Film Review: The Scary of Sixty-First
The Scary of Sixty-First, the feature directorial debut of Belarusian-American actress, filmmaker, and podcast host, Dasha Nekrasova, presents itself as two movies.It’s at once an earnest, self-important, mumblecore horror film about passive twenty-somethings being angry at the injustices of the world, or it’s a tongue-in-cheek parody of said pretentious low-budget horror films.
The film tells the story of two young women moving into a cheap but fancy New York apartment with some “troubling history”. Without revealing too much, that history involves the disgraced celebrity pedophile Jeffrey Epstein. While the subject matter is nothing to laugh about, the way these characters just bluntly namedrop Epstein, along with spouting numerous internet conspiracy theories deadly seriously, is comically obtuse, seemingly less concerned with the actual events post-Epstein, and more so with establishing a shocking setting for a psychological horror narrative that actually has very little to do with the mystery it presents.
This is my first exposure to the work of Nekrasova, so my confusion comes from the fact that, stylistically it seems to want to be taken seriously, and it is very well shot, yet on every other level the production is confusingly poor.

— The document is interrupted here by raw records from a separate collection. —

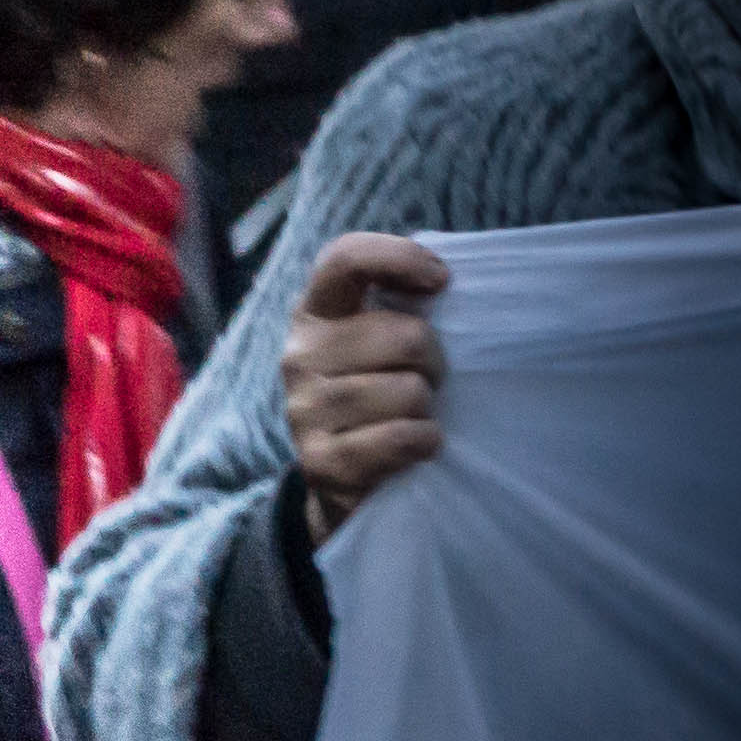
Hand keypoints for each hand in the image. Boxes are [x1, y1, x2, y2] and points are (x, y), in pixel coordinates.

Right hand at [282, 233, 447, 527]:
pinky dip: (423, 443)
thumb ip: (397, 310)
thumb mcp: (379, 347)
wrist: (343, 483)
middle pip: (404, 335)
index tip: (440, 280)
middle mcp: (298, 355)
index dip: (399, 258)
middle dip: (434, 362)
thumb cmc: (380, 399)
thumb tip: (441, 280)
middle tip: (425, 382)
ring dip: (427, 409)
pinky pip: (401, 438)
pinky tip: (413, 446)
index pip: (344, 259)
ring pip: (408, 391)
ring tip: (411, 418)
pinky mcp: (320, 461)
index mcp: (314, 315)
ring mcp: (303, 409)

Visually emulating the claustrophobic psychological New York horror-thrillers of the 70s, even down to being shot on grainy 16mm film, that little extra authenticity goes a long way for the atmosphere of the whole thing, far more than any fake-grain-over-digital-look would have. The droning synth-heavy soundtrack influenced by the likes of Oneohtrix Point Never, combine with the cinematography to give it that extra haunting edge. Yet the film stock clearly ate up most of the budget as the acting and writing is awful and in some scenes it seems like it’s on purpose and other times it seems completely sincere.
Betsy Brown as Addie was probably the best actress in the film, delivering her lines believably, until the second half of the film, which had her writhing around uncontrollably, spouting the strangest dialogue in a childlike voice, albeit demonstrating a sense of extreme commitment to the role. Director Nekrasova plays “The Girl”, the smartest character in the film to no fault, who shows up to save the secondary lead, Noelle, played by Madeline Quinn. Both actresses deliver such bland and bored performances that they seem like they’re almost reading the script for the first time on camera. And I think Mark Rapaport, who plays Greg, thought he was in a porno, which may well have been a genuine confusion considering the amount of nudity and sex scenes on display.
Everything comes together with an explosively weird and violent finale in the end for it to be a suitably surreal endeavor, with a very effective atmosphere established through visuals and sound design, bogged down by a confused tone, script, and cast, that might want to be one thing, but presents itself as another thing, ambiguous enough that the purpose of the whole film is a massive blur.